# [TASK TO COMPLETE]
Skipping any pictures, give all of the records below again exactly.

# [AVAILABLE DATA]
-*-

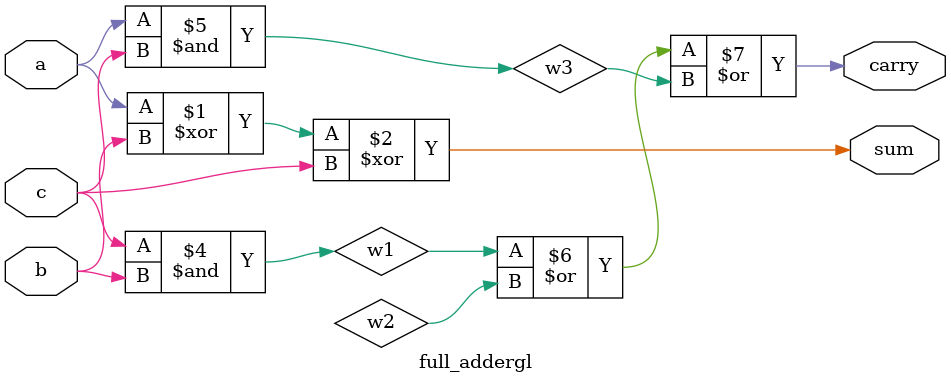
<source format=v>
module full_addergl(
input a,b,c,
output  sum,carry);

wire w0,w1,w2;

xor e1(sum,a,b,c);
and  a1(w0,a,b);
and  a2(w1,c,b);
and  a3(w3,a,c);
or o1(carry,w1,w2,w3);
endmodule

</source>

-*-

# [OUTPUT]
<source format=v>
module full_addergl(
input a,b,c,
output  sum,carry);

wire w0,w1,w2;

xor e1(sum,a,b,c);
and  a1(w0,a,b);
and  a2(w1,c,b);
and  a3(w3,a,c);
or o1(carry,w1,w2,w3);
endmodule

</source>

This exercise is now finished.